In the records below, find the line with "53: (674, 300, 3.39)" and the line with "63: (731, 488, 3.46)"; return exactly those lines and every line between them.

◆ ◆ ◆ ◆ ◆ ◆ ◆

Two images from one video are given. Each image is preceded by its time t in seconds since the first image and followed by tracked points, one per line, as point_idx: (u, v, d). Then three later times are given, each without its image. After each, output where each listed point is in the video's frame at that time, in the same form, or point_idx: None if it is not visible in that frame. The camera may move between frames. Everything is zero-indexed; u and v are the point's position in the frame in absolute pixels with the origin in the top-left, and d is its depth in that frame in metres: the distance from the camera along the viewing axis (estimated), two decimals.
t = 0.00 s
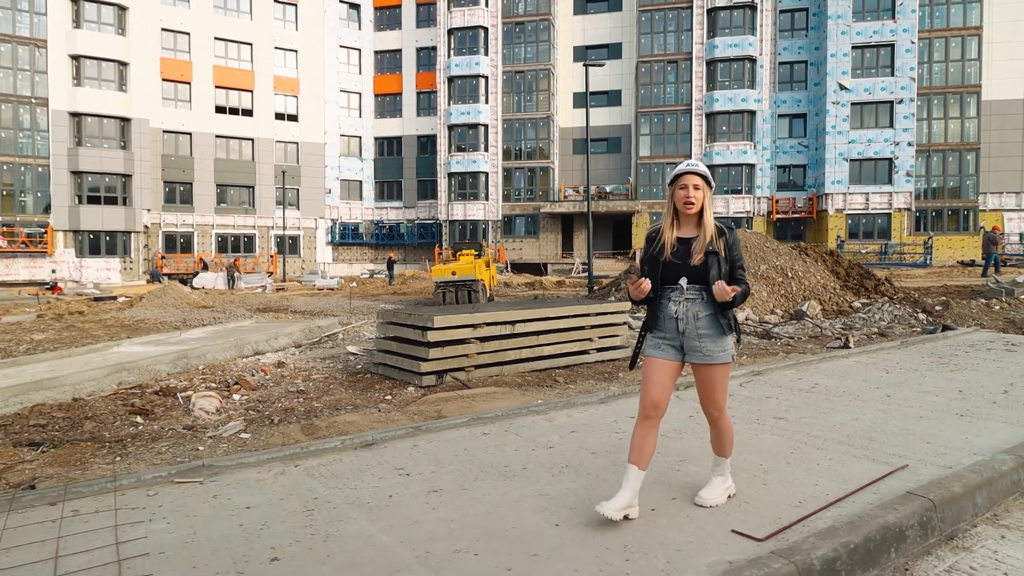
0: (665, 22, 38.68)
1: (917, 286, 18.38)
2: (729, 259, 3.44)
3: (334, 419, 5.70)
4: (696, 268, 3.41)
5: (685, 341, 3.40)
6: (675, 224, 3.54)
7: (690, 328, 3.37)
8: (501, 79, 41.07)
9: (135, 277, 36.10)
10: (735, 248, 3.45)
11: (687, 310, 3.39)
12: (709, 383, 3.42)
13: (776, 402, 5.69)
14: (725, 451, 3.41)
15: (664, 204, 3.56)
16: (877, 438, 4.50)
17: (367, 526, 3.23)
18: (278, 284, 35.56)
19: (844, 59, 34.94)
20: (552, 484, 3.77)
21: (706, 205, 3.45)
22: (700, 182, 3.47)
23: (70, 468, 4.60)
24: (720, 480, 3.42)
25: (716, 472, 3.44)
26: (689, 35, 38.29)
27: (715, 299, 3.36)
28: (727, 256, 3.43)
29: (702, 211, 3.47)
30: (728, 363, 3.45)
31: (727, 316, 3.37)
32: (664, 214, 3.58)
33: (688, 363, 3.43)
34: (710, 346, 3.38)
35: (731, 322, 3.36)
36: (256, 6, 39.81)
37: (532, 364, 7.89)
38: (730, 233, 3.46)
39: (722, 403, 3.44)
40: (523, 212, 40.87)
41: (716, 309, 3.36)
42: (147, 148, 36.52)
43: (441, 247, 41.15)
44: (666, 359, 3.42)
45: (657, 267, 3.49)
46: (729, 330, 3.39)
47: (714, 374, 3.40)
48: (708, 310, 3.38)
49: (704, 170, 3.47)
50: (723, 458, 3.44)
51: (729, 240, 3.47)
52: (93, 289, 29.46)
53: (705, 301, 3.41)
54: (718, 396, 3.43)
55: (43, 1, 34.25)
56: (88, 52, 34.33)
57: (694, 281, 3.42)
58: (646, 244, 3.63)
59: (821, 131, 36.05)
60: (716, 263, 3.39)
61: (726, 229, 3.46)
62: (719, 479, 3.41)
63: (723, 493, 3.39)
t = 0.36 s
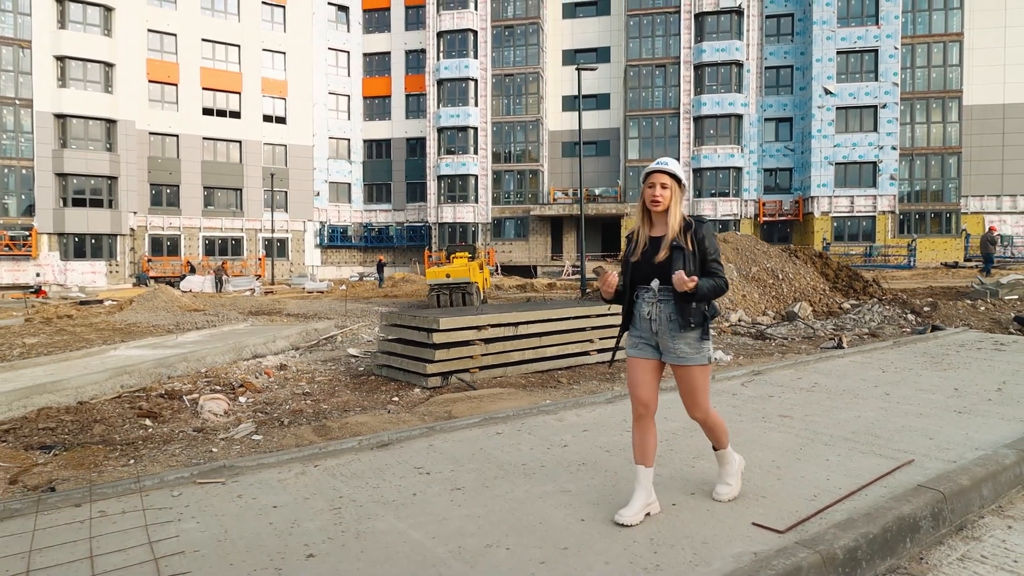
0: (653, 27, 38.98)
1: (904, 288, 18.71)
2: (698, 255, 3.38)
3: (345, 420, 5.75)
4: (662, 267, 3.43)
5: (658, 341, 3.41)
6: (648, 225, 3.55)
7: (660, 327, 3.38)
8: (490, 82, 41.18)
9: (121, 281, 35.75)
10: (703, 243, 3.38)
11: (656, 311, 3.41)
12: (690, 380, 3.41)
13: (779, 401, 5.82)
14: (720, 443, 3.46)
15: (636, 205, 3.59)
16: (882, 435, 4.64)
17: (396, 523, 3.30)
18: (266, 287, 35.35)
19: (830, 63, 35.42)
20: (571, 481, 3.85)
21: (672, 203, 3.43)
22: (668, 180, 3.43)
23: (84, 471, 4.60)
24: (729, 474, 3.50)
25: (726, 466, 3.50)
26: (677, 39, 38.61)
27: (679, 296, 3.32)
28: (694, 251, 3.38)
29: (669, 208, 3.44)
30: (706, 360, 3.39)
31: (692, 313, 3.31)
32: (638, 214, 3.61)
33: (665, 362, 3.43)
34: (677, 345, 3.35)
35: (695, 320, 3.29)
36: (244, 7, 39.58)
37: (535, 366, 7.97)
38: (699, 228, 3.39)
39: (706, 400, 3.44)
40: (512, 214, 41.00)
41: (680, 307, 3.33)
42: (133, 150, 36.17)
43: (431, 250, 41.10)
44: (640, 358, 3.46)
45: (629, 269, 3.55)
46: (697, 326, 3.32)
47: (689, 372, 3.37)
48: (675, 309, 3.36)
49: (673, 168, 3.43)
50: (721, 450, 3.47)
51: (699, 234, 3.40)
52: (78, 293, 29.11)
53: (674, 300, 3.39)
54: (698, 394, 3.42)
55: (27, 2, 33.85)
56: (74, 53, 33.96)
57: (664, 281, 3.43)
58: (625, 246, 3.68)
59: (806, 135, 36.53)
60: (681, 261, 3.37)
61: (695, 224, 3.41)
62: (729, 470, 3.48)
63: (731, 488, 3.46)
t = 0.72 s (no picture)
0: (642, 29, 39.18)
1: (892, 288, 18.98)
2: (689, 254, 3.33)
3: (353, 421, 5.78)
4: (653, 267, 3.38)
5: (653, 342, 3.38)
6: (639, 227, 3.54)
7: (652, 327, 3.35)
8: (480, 83, 41.19)
9: (107, 282, 35.36)
10: (695, 241, 3.32)
11: (648, 311, 3.38)
12: (671, 389, 3.25)
13: (780, 400, 5.92)
14: (695, 463, 3.27)
15: (627, 208, 3.58)
16: (885, 432, 4.74)
17: (419, 521, 3.34)
18: (255, 288, 35.11)
19: (817, 67, 35.86)
20: (587, 478, 3.91)
21: (662, 204, 3.42)
22: (659, 183, 3.43)
23: (95, 471, 4.59)
24: (697, 498, 3.20)
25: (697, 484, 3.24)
26: (667, 42, 38.83)
27: (670, 295, 3.29)
28: (685, 250, 3.32)
29: (658, 209, 3.42)
30: (697, 360, 3.30)
31: (683, 313, 3.26)
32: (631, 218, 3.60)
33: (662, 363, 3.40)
34: (670, 344, 3.31)
35: (687, 319, 3.25)
36: (232, 6, 39.30)
37: (537, 366, 8.02)
38: (689, 226, 3.35)
39: (682, 410, 3.23)
40: (503, 216, 41.05)
41: (672, 305, 3.28)
42: (120, 150, 35.77)
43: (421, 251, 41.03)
44: (637, 360, 3.46)
45: (622, 272, 3.55)
46: (690, 326, 3.27)
47: (677, 372, 3.29)
48: (668, 308, 3.31)
49: (664, 170, 3.43)
50: (693, 468, 3.28)
51: (690, 234, 3.35)
52: (64, 294, 28.75)
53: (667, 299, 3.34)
54: (682, 398, 3.25)
55: None
56: (59, 52, 33.51)
57: (654, 281, 3.40)
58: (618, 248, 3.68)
59: (794, 138, 36.93)
60: (671, 260, 3.31)
61: (684, 222, 3.36)
62: (699, 494, 3.20)
63: (699, 518, 3.14)
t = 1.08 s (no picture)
0: (633, 33, 39.40)
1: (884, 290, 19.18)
2: (701, 260, 3.30)
3: (362, 423, 5.79)
4: (664, 273, 3.35)
5: (660, 349, 3.36)
6: (649, 229, 3.51)
7: (660, 334, 3.31)
8: (472, 87, 41.22)
9: (97, 287, 35.06)
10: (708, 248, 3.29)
11: (657, 317, 3.34)
12: (670, 396, 3.22)
13: (785, 399, 6.00)
14: (663, 482, 3.04)
15: (638, 212, 3.54)
16: (893, 430, 4.81)
17: (442, 520, 3.36)
18: (247, 292, 34.89)
19: (806, 71, 36.21)
20: (602, 477, 3.95)
21: (676, 208, 3.38)
22: (671, 186, 3.38)
23: (107, 474, 4.57)
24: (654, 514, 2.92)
25: (651, 505, 2.97)
26: (657, 46, 39.06)
27: (682, 303, 3.27)
28: (698, 257, 3.29)
29: (671, 213, 3.39)
30: (702, 369, 3.27)
31: (695, 321, 3.25)
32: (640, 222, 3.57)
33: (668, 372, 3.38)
34: (678, 352, 3.29)
35: (699, 329, 3.23)
36: (222, 9, 39.12)
37: (540, 367, 8.05)
38: (703, 233, 3.33)
39: (684, 417, 3.17)
40: (495, 218, 41.06)
41: (682, 314, 3.25)
42: (109, 153, 35.48)
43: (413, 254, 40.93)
44: (642, 368, 3.45)
45: (627, 276, 3.49)
46: (701, 335, 3.25)
47: (685, 381, 3.24)
48: (677, 316, 3.29)
49: (675, 174, 3.38)
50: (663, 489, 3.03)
51: (704, 240, 3.32)
52: (53, 299, 28.45)
53: (676, 306, 3.31)
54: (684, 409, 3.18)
55: None
56: (48, 55, 33.24)
57: (665, 287, 3.36)
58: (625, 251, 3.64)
59: (784, 141, 37.25)
60: (685, 267, 3.28)
61: (699, 230, 3.33)
62: (654, 514, 2.93)
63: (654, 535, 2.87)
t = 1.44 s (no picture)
0: (626, 38, 39.61)
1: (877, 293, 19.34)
2: (712, 265, 3.13)
3: (368, 426, 5.78)
4: (671, 278, 3.17)
5: (663, 359, 3.18)
6: (660, 230, 3.32)
7: (665, 344, 3.14)
8: (465, 91, 41.27)
9: (87, 290, 34.75)
10: (720, 253, 3.13)
11: (663, 325, 3.17)
12: (674, 409, 3.06)
13: (789, 402, 6.06)
14: (672, 499, 2.91)
15: (650, 209, 3.36)
16: (898, 431, 4.88)
17: (461, 522, 3.37)
18: (239, 296, 34.70)
19: (797, 77, 36.54)
20: (616, 479, 3.96)
21: (689, 206, 3.21)
22: (687, 183, 3.21)
23: (116, 479, 4.54)
24: (665, 543, 2.83)
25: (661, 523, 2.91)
26: (650, 51, 39.28)
27: (690, 311, 3.09)
28: (709, 263, 3.13)
29: (685, 211, 3.21)
30: (710, 382, 3.09)
31: (704, 331, 3.06)
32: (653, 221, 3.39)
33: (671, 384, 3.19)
34: (684, 362, 3.10)
35: (708, 339, 3.04)
36: (214, 12, 38.99)
37: (542, 371, 8.08)
38: (715, 237, 3.16)
39: (691, 433, 3.00)
40: (488, 222, 41.07)
41: (688, 322, 3.08)
42: (100, 156, 35.25)
43: (406, 258, 40.83)
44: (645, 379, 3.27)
45: (634, 279, 3.32)
46: (710, 345, 3.06)
47: (689, 393, 3.07)
48: (683, 325, 3.12)
49: (691, 170, 3.22)
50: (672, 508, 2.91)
51: (716, 244, 3.15)
52: (42, 303, 28.20)
53: (682, 315, 3.15)
54: (692, 423, 3.03)
55: None
56: (39, 57, 33.01)
57: (672, 292, 3.18)
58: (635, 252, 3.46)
59: (775, 146, 37.53)
60: (695, 271, 3.10)
61: (711, 233, 3.16)
62: (664, 538, 2.85)
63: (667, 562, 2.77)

◆ ◆ ◆ ◆ ◆ ◆ ◆

**Answer section:**
53: (674, 300, 3.39)
54: (698, 394, 3.42)
55: (27, 2, 33.85)
56: (74, 53, 33.96)
57: (664, 281, 3.43)
58: (625, 246, 3.68)
59: (806, 135, 36.53)
60: (681, 261, 3.37)
61: (695, 224, 3.41)
62: (729, 470, 3.48)
63: (731, 488, 3.46)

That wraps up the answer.